La jungle des indemnités, primes et marchés
''Au temple des magouilles'', barrions-nous la Une de notre édition d'hier, mardi 2 juillet 2012, en évoquant les révélations du rapport d'audit du cabinet C2AD qui a égrène sur 123 pages, les ''dix péchés'' dans la gestion financière et comptable de l'Ucad. EnQuête revient sur cette affaire, mais en s'intéressant aux indemnités, primes et marchés octroyés, selon des paramètres qui n'obéissent pas à la rationalité d'une gestion transparente. Mais la racine du mal étant plutôt circonscrite dans l'effectivité des pouvoirs attribués aux structures de gestion comptable, informatique et financière, EnQuête essaie de cerner les conditions de la mauvaise application des textes qui définissent les zones de compétences entre l'Agence comptable, la Direction des services informatiques, la Direction administrative et financière (Daf) et le...Rectorat.

# Exercice A:
D'après l'extrait, sur combien de pages s'étend le rapport d'audit du cabinet C2AD ?

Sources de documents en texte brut
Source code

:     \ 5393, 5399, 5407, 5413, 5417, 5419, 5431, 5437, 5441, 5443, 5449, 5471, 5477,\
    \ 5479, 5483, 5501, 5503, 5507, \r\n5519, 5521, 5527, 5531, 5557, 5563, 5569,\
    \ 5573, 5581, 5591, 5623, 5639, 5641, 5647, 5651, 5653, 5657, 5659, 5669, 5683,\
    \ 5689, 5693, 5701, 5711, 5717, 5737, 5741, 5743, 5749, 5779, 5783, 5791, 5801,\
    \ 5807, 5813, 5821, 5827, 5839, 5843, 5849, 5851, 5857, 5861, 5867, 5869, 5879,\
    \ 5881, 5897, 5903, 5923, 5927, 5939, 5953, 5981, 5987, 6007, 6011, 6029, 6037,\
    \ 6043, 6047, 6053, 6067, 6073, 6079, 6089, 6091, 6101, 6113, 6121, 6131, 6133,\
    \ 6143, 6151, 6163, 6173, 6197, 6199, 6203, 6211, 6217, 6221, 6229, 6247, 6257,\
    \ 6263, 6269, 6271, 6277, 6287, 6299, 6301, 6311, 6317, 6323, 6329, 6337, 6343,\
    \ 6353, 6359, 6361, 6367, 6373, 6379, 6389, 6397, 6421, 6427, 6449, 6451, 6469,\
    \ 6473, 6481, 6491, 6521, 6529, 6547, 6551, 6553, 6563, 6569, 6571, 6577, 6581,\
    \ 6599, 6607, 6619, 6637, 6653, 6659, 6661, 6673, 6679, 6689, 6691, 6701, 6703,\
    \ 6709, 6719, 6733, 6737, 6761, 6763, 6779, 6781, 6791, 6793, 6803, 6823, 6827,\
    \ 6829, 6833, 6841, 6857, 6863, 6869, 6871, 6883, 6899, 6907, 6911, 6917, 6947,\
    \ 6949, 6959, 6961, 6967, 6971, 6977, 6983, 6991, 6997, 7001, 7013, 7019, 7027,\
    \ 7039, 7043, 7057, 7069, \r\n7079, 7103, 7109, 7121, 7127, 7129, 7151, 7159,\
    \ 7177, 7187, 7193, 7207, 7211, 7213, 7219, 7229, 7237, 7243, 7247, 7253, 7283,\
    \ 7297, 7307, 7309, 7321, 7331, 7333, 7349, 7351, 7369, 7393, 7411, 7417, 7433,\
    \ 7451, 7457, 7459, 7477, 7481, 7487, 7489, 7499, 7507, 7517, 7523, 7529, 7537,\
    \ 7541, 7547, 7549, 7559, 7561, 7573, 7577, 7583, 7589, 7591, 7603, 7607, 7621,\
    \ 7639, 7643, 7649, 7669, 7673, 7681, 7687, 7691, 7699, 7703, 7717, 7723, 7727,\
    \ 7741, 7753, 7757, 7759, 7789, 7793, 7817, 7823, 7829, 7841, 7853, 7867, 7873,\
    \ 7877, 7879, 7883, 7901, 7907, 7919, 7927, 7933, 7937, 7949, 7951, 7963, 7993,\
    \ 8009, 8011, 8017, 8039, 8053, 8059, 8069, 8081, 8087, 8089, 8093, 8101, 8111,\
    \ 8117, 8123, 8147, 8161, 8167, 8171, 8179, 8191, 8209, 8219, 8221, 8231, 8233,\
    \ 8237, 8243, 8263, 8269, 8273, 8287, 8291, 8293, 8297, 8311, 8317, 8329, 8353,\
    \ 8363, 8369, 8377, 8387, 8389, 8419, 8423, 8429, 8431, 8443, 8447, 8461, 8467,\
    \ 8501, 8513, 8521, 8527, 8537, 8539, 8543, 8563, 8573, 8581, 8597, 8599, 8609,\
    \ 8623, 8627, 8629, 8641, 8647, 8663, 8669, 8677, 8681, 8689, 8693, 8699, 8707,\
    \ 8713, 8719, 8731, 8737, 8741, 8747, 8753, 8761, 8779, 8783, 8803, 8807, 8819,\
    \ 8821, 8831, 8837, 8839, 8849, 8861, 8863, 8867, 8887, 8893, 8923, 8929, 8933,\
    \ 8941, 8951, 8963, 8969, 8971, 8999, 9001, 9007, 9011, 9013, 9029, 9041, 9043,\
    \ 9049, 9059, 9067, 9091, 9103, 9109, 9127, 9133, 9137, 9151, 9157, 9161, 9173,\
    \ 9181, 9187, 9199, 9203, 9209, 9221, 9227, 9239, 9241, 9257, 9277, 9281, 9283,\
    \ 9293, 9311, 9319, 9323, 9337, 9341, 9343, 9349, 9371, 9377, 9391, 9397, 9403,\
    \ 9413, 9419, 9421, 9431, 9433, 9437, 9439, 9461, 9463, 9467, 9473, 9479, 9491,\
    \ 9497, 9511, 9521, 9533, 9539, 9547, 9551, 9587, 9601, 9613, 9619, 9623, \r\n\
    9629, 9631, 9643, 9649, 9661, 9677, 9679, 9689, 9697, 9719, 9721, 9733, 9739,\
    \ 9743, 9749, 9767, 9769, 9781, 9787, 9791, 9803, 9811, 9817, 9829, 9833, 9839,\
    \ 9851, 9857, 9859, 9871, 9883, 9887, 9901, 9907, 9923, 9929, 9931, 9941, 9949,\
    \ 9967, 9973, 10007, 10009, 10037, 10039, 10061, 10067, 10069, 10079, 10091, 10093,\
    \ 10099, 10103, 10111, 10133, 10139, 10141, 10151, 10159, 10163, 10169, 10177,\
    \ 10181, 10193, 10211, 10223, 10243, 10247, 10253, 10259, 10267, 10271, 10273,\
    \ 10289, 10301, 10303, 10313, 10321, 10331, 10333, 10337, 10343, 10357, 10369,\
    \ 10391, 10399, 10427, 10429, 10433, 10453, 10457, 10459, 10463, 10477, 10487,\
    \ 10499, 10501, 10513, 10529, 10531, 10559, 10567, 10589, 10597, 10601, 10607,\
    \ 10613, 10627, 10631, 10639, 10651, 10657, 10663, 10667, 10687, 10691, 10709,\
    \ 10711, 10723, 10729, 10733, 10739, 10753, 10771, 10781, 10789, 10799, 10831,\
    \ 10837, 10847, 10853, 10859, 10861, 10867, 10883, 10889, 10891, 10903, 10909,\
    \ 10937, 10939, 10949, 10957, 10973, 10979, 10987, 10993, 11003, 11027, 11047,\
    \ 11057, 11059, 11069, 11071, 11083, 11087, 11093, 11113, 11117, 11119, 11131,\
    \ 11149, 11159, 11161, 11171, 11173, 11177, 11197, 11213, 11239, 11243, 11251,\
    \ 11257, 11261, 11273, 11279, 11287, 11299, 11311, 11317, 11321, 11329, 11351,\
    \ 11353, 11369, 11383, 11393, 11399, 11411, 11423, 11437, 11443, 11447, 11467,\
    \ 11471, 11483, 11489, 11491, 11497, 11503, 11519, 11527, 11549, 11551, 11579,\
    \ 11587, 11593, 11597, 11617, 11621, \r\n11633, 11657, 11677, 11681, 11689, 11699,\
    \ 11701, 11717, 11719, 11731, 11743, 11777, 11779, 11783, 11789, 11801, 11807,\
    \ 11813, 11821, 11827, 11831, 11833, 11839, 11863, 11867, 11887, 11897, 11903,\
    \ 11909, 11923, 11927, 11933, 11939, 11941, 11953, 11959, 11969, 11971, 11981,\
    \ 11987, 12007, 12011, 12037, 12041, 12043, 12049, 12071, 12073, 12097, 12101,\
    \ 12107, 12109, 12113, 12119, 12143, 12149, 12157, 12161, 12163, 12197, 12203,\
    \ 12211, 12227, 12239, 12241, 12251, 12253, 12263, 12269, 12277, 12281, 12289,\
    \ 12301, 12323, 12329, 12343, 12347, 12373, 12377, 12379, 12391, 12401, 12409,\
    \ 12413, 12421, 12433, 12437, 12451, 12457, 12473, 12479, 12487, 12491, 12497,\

# Exercice B:
Dans les enregistrements, recopiez sans rien changer les lignes qui vont de celle contenant « 5449, 5471, 5477,\ » jusqu'à celle contenant « 5867, 5869, 5879,\ », cette dernière incluse.

# Votre réponse A:
Sur 123 pages.

# Votre réponse B:
:     \ 5393, 5399, 5407, 5413, 5417, 5419, 5431, 5437, 5441, 5443, 5449, 5471, 5477,\
    \ 5479, 5483, 5501, 5503, 5507, \r\n5519, 5521, 5527, 5531, 5557, 5563, 5569,\
    \ 5573, 5581, 5591, 5623, 5639, 5641, 5647, 5651, 5653, 5657, 5659, 5669, 5683,\
    \ 5689, 5693, 5701, 5711, 5717, 5737, 5741, 5743, 5749, 5779, 5783, 5791, 5801,\
    \ 5807, 5813, 5821, 5827, 5839, 5843, 5849, 5851, 5857, 5861, 5867, 5869, 5879,\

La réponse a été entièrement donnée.